Today's MoFo Prompt: "Focus on a nutrient"
Last time I got my blood panels done, the only thing that was a little low was iron. My doctor thinks that was probably because I had just given blood about 10 days earlier, and apparently it takes your body a long time to rebuild your blood after that. How interesting! Anyhow, those results made me a little more aware of iron.
I remembered learning a while back that eating iron-rich veggies alongside some source of vitamin C helped to make the iron more bio-available. I did a little more reading in honor of this post, and learned that the iron in meat is easier for our bodies to access, but that the iron in veggies can be much more abundant but harder to absorb. So we need to give it a little help by adding vitamin C-rich foods like citrus or tomatoes. It's interesting to think of how many indigenious meals already do this - like beans with salsa (tomato and lime), bean soup with orange juice, and so on.
I also learned something new-to-me that was kind of a bummer, but also probably important for me to know -- the tannins in tea and coffee inhibit iron absorption, so you shouldn't drink tea or coffee within 3 hours of eating your iron-rich meal. This is a bummer for me because I love to have a cup of decaf after dinner... but now I will try to skip that ritual sometimes, especially on nights when I know I've made an iron-rich meal.
high fives, Popeye!
So, one of the single most iron-rich foods ever in the whole wide world is our vegan friend, Spinach. Popeye was on to something!
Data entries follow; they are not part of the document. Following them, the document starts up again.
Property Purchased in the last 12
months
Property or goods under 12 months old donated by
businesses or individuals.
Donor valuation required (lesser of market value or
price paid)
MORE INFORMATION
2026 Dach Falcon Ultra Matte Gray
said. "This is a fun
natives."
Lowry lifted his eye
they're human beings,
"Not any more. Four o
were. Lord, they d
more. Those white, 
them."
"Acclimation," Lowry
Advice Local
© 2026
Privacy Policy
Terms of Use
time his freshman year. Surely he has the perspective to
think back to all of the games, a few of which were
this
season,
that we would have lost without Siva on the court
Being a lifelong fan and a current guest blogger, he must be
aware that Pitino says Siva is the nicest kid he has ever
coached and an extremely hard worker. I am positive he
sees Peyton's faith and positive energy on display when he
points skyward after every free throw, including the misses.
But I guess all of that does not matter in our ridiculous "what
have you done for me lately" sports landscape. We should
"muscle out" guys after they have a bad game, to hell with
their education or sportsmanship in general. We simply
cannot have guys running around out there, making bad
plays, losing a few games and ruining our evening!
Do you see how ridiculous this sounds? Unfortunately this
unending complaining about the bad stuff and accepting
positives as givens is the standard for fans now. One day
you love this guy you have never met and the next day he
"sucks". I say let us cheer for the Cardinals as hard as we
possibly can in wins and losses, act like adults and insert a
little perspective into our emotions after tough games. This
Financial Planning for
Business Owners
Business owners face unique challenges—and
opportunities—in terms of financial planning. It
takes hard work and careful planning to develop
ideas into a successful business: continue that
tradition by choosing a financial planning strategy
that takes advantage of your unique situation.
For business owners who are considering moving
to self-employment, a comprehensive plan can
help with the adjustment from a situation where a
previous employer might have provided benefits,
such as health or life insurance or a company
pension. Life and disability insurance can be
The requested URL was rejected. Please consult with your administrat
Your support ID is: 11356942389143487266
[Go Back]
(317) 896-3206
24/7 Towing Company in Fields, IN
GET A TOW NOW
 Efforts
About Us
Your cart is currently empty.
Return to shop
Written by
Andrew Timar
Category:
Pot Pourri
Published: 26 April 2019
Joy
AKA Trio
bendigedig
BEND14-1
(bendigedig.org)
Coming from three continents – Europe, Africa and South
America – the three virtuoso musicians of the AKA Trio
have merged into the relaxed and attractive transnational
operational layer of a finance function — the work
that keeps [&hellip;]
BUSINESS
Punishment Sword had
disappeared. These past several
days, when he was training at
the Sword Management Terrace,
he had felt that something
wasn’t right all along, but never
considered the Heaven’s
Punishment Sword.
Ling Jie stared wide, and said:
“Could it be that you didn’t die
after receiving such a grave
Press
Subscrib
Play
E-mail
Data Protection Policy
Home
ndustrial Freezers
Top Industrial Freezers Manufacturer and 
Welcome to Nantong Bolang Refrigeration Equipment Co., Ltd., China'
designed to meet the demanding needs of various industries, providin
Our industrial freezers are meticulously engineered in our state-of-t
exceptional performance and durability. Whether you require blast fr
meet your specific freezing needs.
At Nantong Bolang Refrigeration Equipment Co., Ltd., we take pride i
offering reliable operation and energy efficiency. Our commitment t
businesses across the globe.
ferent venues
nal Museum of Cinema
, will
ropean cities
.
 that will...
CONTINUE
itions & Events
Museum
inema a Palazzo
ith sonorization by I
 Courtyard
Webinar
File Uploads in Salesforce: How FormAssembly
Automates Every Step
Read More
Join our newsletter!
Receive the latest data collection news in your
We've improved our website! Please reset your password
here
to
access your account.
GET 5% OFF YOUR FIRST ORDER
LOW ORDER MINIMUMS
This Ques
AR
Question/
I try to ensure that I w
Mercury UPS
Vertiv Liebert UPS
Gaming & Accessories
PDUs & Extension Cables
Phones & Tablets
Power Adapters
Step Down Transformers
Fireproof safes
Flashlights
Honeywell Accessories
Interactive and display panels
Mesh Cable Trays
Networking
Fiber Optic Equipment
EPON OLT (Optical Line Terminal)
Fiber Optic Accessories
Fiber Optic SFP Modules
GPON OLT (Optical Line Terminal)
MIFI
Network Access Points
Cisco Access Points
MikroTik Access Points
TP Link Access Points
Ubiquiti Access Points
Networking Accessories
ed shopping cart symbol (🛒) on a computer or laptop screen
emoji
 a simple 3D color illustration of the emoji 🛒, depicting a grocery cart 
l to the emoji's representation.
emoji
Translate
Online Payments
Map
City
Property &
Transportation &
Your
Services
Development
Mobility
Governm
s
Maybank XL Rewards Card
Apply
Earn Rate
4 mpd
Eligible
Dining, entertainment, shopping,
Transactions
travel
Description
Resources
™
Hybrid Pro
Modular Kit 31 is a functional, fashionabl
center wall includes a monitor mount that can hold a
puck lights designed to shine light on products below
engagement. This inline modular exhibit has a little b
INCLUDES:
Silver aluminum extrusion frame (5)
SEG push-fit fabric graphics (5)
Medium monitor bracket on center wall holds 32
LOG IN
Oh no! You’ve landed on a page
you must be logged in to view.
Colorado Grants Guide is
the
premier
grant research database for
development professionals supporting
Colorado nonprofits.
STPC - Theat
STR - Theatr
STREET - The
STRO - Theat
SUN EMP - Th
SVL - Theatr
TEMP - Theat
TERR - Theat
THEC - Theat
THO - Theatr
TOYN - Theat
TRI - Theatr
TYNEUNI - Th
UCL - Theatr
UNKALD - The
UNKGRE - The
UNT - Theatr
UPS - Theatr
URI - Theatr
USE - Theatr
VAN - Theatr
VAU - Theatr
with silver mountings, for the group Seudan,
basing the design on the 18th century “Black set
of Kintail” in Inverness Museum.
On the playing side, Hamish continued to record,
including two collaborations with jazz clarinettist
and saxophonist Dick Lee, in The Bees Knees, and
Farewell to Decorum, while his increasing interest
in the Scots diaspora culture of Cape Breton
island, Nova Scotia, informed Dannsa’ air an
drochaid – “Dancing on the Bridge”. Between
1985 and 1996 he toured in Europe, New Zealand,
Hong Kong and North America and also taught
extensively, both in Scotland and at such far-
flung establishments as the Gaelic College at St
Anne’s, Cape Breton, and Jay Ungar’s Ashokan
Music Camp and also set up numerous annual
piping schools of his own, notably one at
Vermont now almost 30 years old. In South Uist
I have a favorite spinach dal recipe that I've shared on my blog before, but I hadn't made it in quite a long time. I got the recipe from a restaurant in India, where I ordered it so many times that when I was about to return home I groveled for the recipe and they took pity on me and gave it to me.
This dal recipe is pretty fantastic because it calls for a whopping 1.5 pounds of fresh spinach. As you can see, that's really a lot of spinach. Spinach is so weird, because of course it cooks down to almost nothing!
this picture is cuter
Putting my nutrient knowledge in action, I added fresh tomato and a extra generous squeeze of fresh lime juice to the dal in order to amplify my iron-absorption (along with a drizzle of cashew creme, to amplify my yum-absorption). This dal is so thick and delicious, it was quite a treat to make it again after such a long time.
this picture is greener
I'm not usually a two-pictures-of-the-same-dish kind of blogger, but in this picture, which is less cute, you can see a bit more readily just how deep, deep green the dal is. All that spinach gets cooked down and then pureed into an smooth, emerald paste/liquid that is cooked into the dal. It's quite a sight to behold! Also, as per my newest information, I skipped my evening decaf just to make sure I'd get the most out of my dinner. I felt quite pleased with myself!
I'm looking forward to seeing everyone's nutrient-focused posts today!